(Beginning of Excerpted records)

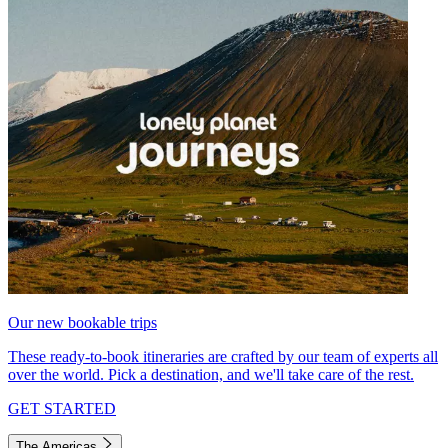
Our new bookable trips
These ready-to-book itineraries are crafted by our team of experts all
over the world. Pick a destination, and we'll take care of the rest.
GET STARTED
The Americas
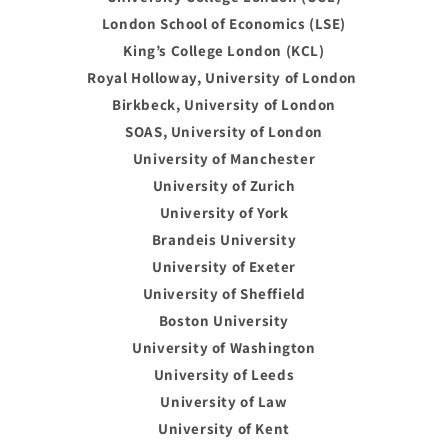
London School of Economics (LSE)
King’s College London (KCL)
Royal Holloway, University of London
Birkbeck, University of London
SOAS, University of London
University of Manchester
University of Zurich
University of York
Brandeis University
University of Exeter
University of Sheffield
Boston University
University of Washington
University of Leeds
University of Law
University of Kent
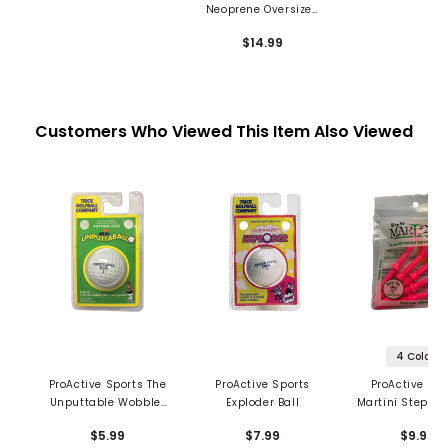
Neoprene Oversized
Mallet Putter Cover
$14.99
Customers Who Viewed This Item Also Viewed
4 Colors
ProActive Sports The
ProActive Sports
ProActive Spo
Unputtable Wobbler
Exploder Ball
Martini Step-Up
Golf Ball
Tee
$5.99
$7.99
$9.99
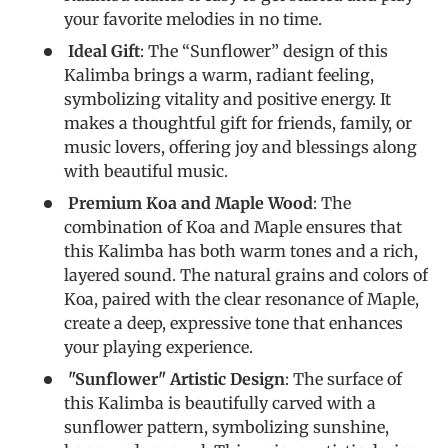
your favorite melodies in no time.
Ideal Gift
: The “Sunflower” design of this
Kalimba brings a warm, radiant feeling,
symbolizing vitality and positive energy. It
makes a thoughtful gift for friends, family, or
music lovers, offering joy and blessings along
with beautiful music.
Premium Koa and Maple Wood
: The
combination of Koa and Maple ensures that
this Kalimba has both warm tones and a rich,
layered sound. The natural grains and colors of
Koa, paired with the clear resonance of Maple,
create a deep, expressive tone that enhances
your playing experience.
"Sunflower" Artistic Design
: The surface of
this Kalimba is beautifully carved with a
sunflower pattern, symbolizing sunshine,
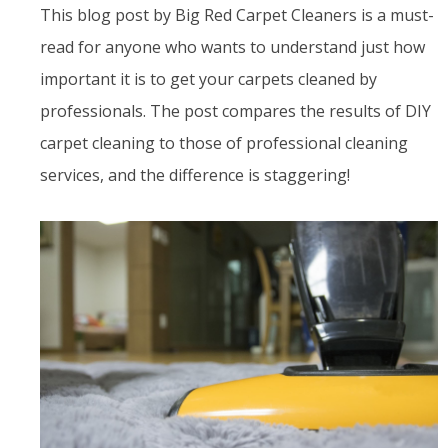
This blog post by Big Red Carpet Cleaners is a must-
read for anyone who wants to understand just how
important it is to get your carpets cleaned by
professionals. The post compares the results of DIY
carpet cleaning to those of professional cleaning
services, and the difference is staggering!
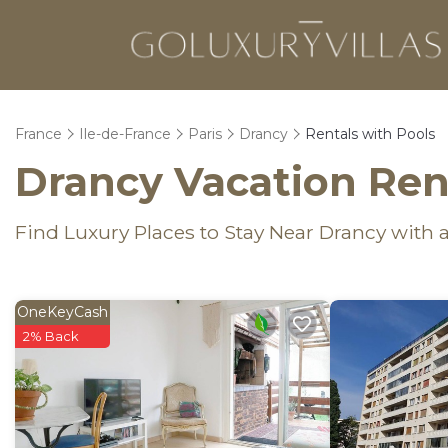
France
Ile-de-France
Paris
Drancy
Rentals with Pools
Drancy Vacation Rent
Find Luxury Places to Stay Near Drancy wit
OneKeyCash
2% Back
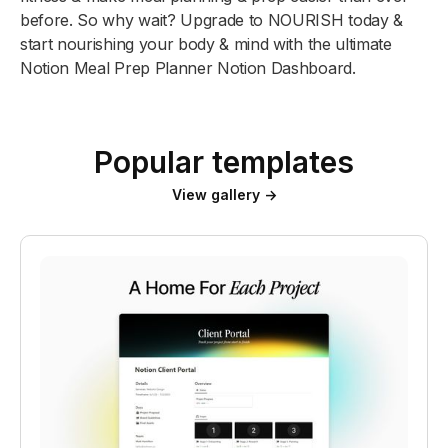
before. So why wait? Upgrade to NOURISH today &
start nourishing your body & mind with the ultimate
Notion Meal Prep Planner Notion Dashboard.
Popular templates
View gallery →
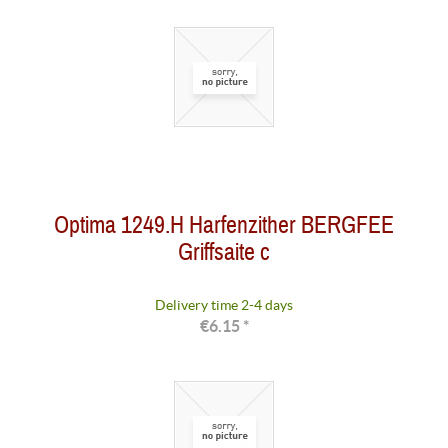
Optima 1249.H Harfenzither BERGFEE
Griffsaite c
Delivery time 2-4 days
€6.15 *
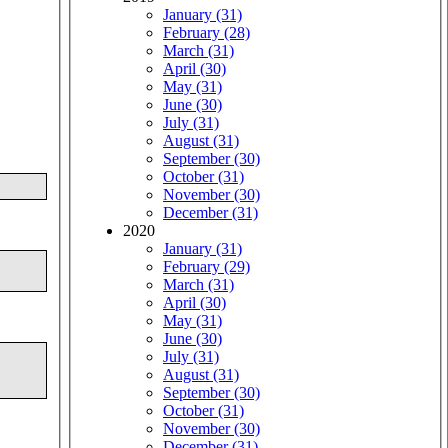
January (31)
February (28)
March (31)
April (30)
May (31)
June (30)
July (31)
August (31)
September (30)
October (31)
November (30)
December (31)
2020
January (31)
February (29)
March (31)
April (30)
May (31)
June (30)
July (31)
August (31)
September (30)
October (31)
November (30)
December (31)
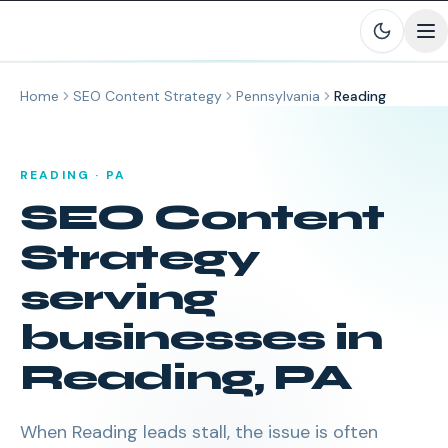
Skip to main content
Home
SEO Content Strategy
Pennsylvania
Reading
READING
·
PA
SEO Content
Strategy
serving
businesses in
Reading
,
PA
When Reading leads stall, the issue is often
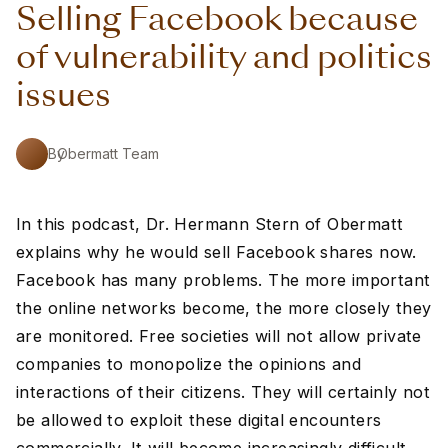
Selling Facebook because
of vulnerability and politics
issues
By
Obermatt Team
In this podcast, Dr. Hermann Stern of Obermatt
explains why he would sell Facebook shares now.
Facebook has many problems. The more important
the online networks become, the more closely they
are monitored. Free societies will not allow private
companies to monopolize the opinions and
interactions of their citizens. They will certainly not
be allowed to exploit these digital encounters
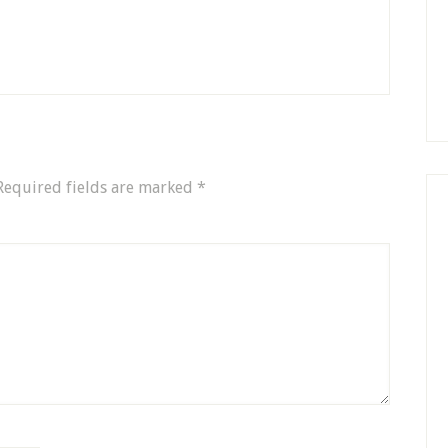
Required fields are marked
*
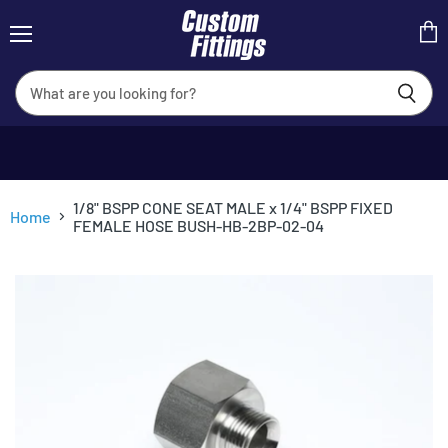
Menu
View
cart
1/8" BSPP CONE SEAT MALE x 1/4" BSPP FIXED
Home
FEMALE HOSE BUSH-HB-2BP-02-04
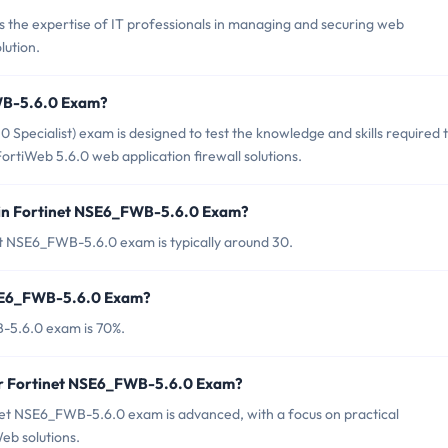
the expertise of IT professionals in managing and securing web
lution.
FWB-5.6.0 Exam?
pecialist) exam is designed to test the knowledge and skills required 
ortiWeb 5.6.0 web application firewall solutions.
 in Fortinet NSE6_FWB-5.6.0 Exam?
et NSE6_FWB-5.6.0 exam is typically around 30.
NSE6_FWB-5.6.0 Exam?
-5.6.0 exam is 70%.
for Fortinet NSE6_FWB-5.6.0 Exam?
net NSE6_FWB-5.6.0 exam is advanced, with a focus on practical
eb solutions.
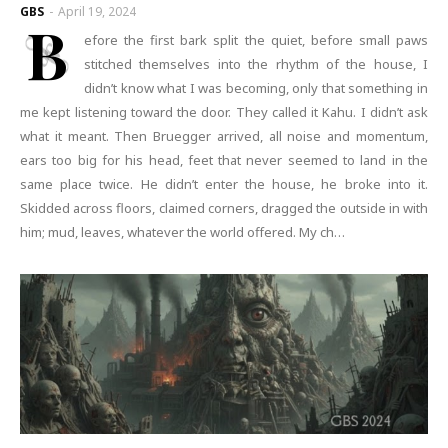
GBS
-
April 19, 2024
B
efore the first bark split the quiet, before small paws
stitched themselves into the rhythm of the house, I
didn’t know what I was becoming, only that something in
me kept listening toward the door. They called it Kahu. I didn’t ask
what it meant. Then Bruegger arrived, all noise and momentum,
ears too big for his head, feet that never seemed to land in the
same place twice. He didn’t enter the house, he broke into it.
Skidded across floors, claimed corners, dragged the outside in with
him; mud, leaves, whatever the world offered. My ch…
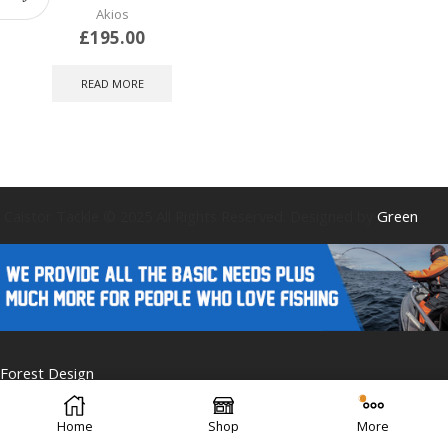
Akios
£
195.00
READ MORE
Caistor Tackle © 2025 All Rights Reserved. Designed by
Green
Forest Design
Home
Shop
More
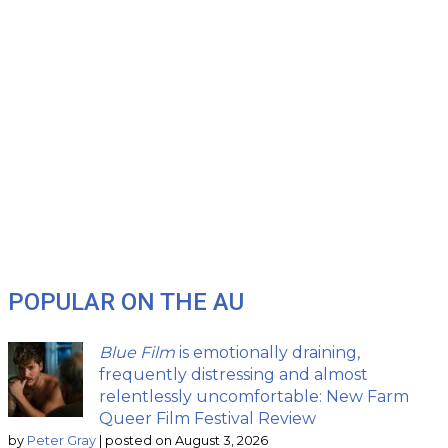
POPULAR ON THE AU
Blue Film
is emotionally draining,
frequently distressing and almost
relentlessly uncomfortable: New Farm
Queer Film Festival Review
by
Peter Gray
|
posted on August 3, 2026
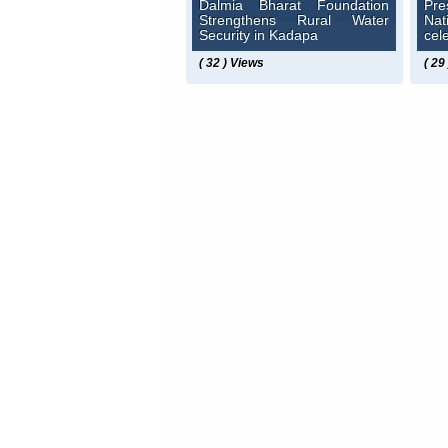
Dalmia Bharat Foundation
Pre
Strengthens Rural Water
Na
Security in Kadapa
cel
( 32 ) Views
( 29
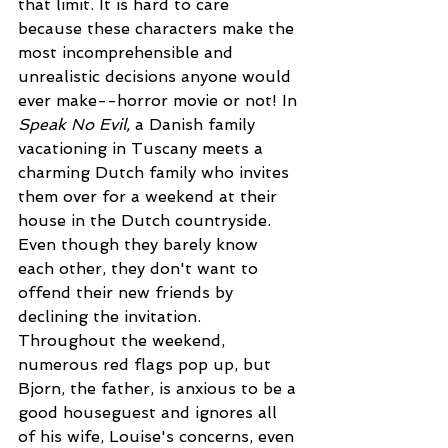
that limit. It is hard to care 
because these characters make the 
most incomprehensible and 
unrealistic decisions anyone would 
ever make--horror movie or not! In 
Speak No Evil, 
a Danish family 
vacationing in Tuscany meets a 
charming Dutch family who invites 
them over for a weekend at their 
house in the Dutch countryside.  
Even though they barely know 
each other, they don't want to 
offend their new friends by 
declining the invitation. 
Throughout the weekend, 
numerous red flags pop up, but 
Bjorn, the father, is anxious to be a 
good houseguest and ignores all 
of his wife, Louise's concerns, even 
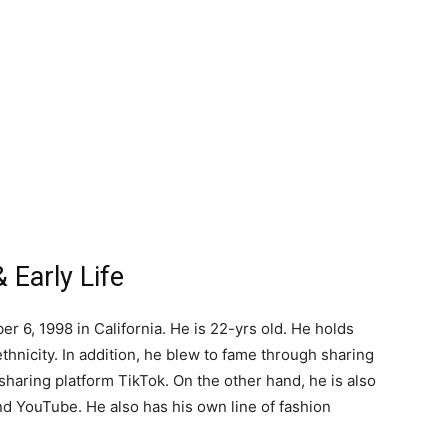
 Early Life
 6, 1998 in California. He is 22-yrs old. He holds
thnicity. In addition, he blew to fame through sharing
sharing platform TikTok. On the other hand, he is also
nd YouTube. He also has his own line of fashion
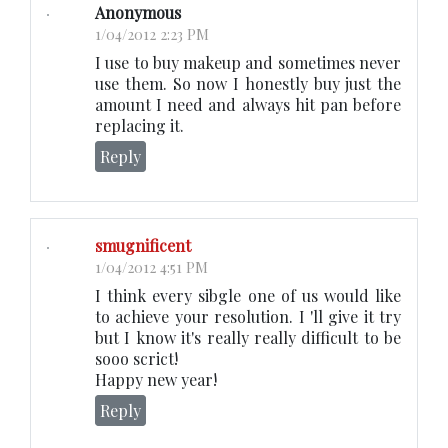
Anonymous
1/04/2012 2:23 PM
I use to buy makeup and sometimes never
use them. So now I honestly buy just the
amount I need and always hit pan before
replacing it.
Reply
smugnificent
1/04/2012 4:51 PM
I think every sibgle one of us would like
to achieve your resolution. I 'll give it try
but I know it's really really difficult to be
sooo scrict!
Happy new year!
Reply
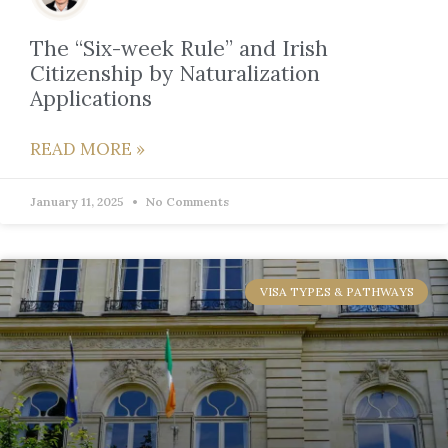
The “Six-week Rule” and Irish
Citizenship by Naturalization
Applications
READ MORE »
January 11, 2025
No Comments
VISA TYPES & PATHWAYS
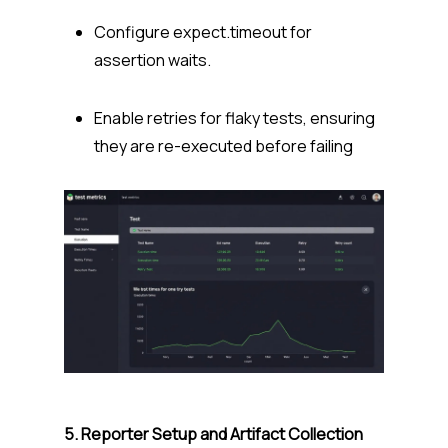
Configure
expect.timeout
for
assertion waits.
Enable
retries
for flaky tests, ensuring
they are re-executed before failing
5. Reporter Setup and Artifact Collection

(End of Excerpted records)

» Task instructions
Each entry should be copied exactly as written, though any pictures stay out.

» Final answer
Our new bookable trips
These ready-to-book itineraries are crafted by our team of experts all
over the world. Pick a destination, and we'll take care of the rest.
GET STARTED
The Americas
London School of Economics (LSE)
King’s College London (KCL)
Royal Holloway, University of London
Birkbeck, University of London
SOAS, University of London
University of Manchester
University of Zurich
University of York
Brandeis University
University of Exeter
University of Sheffield
Boston University
University of Washington
University of Leeds
University of Law
University of Kent
Neoprene Oversized
Mallet Putter Cover
$14.99
Customers Who Viewed This Item Also Viewed
4 Colors
ProActive Sports The
ProActive Sports
ProActive Spo
Unputtable Wobbler
Exploder Ball
Martini Step-Up
Golf Ball
Tee
$5.99
$7.99
$9.99
your favorite melodies in no time.
Ideal Gift
: The “Sunflower” design of this
Kalimba brings a warm, radiant feeling,
symbolizing vitality and positive energy. It
makes a thoughtful gift for friends, family, or
music lovers, offering joy and blessings along
with beautiful music.
Premium Koa and Maple Wood
: The
combination of Koa and Maple ensures that
this Kalimba has both warm tones and a rich,
layered sound. The natural grains and colors of
Koa, paired with the clear resonance of Maple,
create a deep, expressive tone that enhances
your playing experience.
"Sunflower" Artistic Design
: The surface of
this Kalimba is beautifully carved with a
sunflower pattern, symbolizing sunshine,
This blog post by Big Red Carpet Cleaners is a must-
read for anyone who wants to understand just how
important it is to get your carpets cleaned by
professionals. The post compares the results of DIY
carpet cleaning to those of professional cleaning
services, and the difference is staggering!
France
Ile-de-France
Paris
Drancy
Rentals with Pools
Drancy Vacation Rent
Find Luxury Places to Stay Near Drancy wit
OneKeyCash
2% Back
before. So why wait? Upgrade to NOURISH today &
start nourishing your body & mind with the ultimate
Notion Meal Prep Planner Notion Dashboard.
Popular templates
View gallery →
Optima 1249.H Harfenzither BERGFEE
Griffsaite c
Delivery time 2-4 days
€6.15 *
January (31)
February (28)
March (31)
April (30)
May (31)
June (30)
July (31)
August (31)
September (30)
October (31)
November (30)
December (31)
2020
January (31)
February (29)
March (31)
April (30)
May (31)
June (30)
July (31)
August (31)
September (30)
October (31)
November (30)
December (31)
Skip to main content
Home
SEO Content Strategy
Pennsylvania
Reading
READING
·
PA
SEO Content
Strategy
serving
businesses in
Reading
,
PA
When Reading leads stall, the issue is often
Selling Facebook because
of vulnerability and politics
issues
By
Obermatt Team
In this podcast, Dr. Hermann Stern of Obermatt
explains why he would sell Facebook shares now.
Facebook has many problems. The more important
the online networks become, the more closely they
are monitored. Free societies will not allow private
companies to monopolize the opinions and
interactions of their citizens. They will certainly not
be allowed to exploit these digital encounters
Required fields are marked
*
Menu
View
cart
1/8" BSPP CONE SEAT MALE x 1/4" BSPP FIXED
Home
FEMALE HOSE BUSH-HB-2BP-02-04
the expertise of IT professionals in managing and securing web
lution.
FWB-5.6.0 Exam?
pecialist) exam is designed to test the knowledge and skills required 
ortiWeb 5.6.0 web application firewall solutions.
 in Fortinet NSE6_FWB-5.6.0 Exam?
et NSE6_FWB-5.6.0 exam is typically around 30.
NSE6_FWB-5.6.0 Exam?
-5.6.0 exam is 70%.
for Fortinet NSE6_FWB-5.6.0 Exam?
net NSE6_FWB-5.6.0 exam is advanced, with a focus on practical
eb solutions.
GBS
-
April 19, 2024
B
efore the first bark split the quiet, before small paws
stitched themselves into the rhythm of the house, I
didn’t know what I was becoming, only that something in
me kept listening toward the door. They called it Kahu. I didn’t ask
what it meant. Then Bruegger arrived, all noise and momentum,
ears too big for his head, feet that never seemed to land in the
same place twice. He didn’t enter the house, he broke into it.
Skidded across floors, claimed corners, dragged the outside in with
him; mud, leaves, whatever the world offered. My ch…
Akios
£
195.00
READ MORE
Caistor Tackle © 2025 All Rights Reserved. Designed by
Green
Forest Design
Home
Shop
More
POPULAR ON THE AU
Blue Film
is emotionally draining,
frequently distressing and almost
relentlessly uncomfortable: New Farm
Queer Film Festival Review
by
Peter Gray
|
posted on August 3, 2026
Dalmia Bharat Foundation
Pre
Strengthens Rural Water
Na
Security in Kadapa
cel
( 32 ) Views
( 29
that limit. It is hard to care 
because these characters make the 
most incomprehensible and 
unrealistic decisions anyone would 
ever make--horror movie or not! In 
Speak No Evil, 
a Danish family 
vacationing in Tuscany meets a 
charming Dutch family who invites 
them over for a weekend at their 
house in the Dutch countryside.  
Even though they barely know 
each other, they don't want to 
offend their new friends by 
declining the invitation. 
Throughout the weekend, 
numerous red flags pop up, but 
Bjorn, the father, is anxious to be a 
good houseguest and ignores all 
of his wife, Louise's concerns, even 
 Early Life
 6, 1998 in California. He is 22-yrs old. He holds
thnicity. In addition, he blew to fame through sharing
sharing platform TikTok. On the other hand, he is also
nd YouTube. He also has his own line of fashion
Anonymous
1/04/2012 2:23 PM
I use to buy makeup and sometimes never
use them. So now I honestly buy just the
amount I need and always hit pan before
replacing it.
Reply
smugnificent
1/04/2012 4:51 PM
I think every sibgle one of us would like
to achieve your resolution. I 'll give it try
but I know it's really really difficult to be
sooo scrict!
Happy new year!
Reply
The “Six-week Rule” and Irish
Citizenship by Naturalization
Applications
READ MORE »
January 11, 2025
No Comments
VISA TYPES & PATHWAYS
Configure
expect.timeout
for
assertion waits.
Enable
retries
for flaky tests, ensuring
they are re-executed before failing
5. Reporter Setup and Artifact Collection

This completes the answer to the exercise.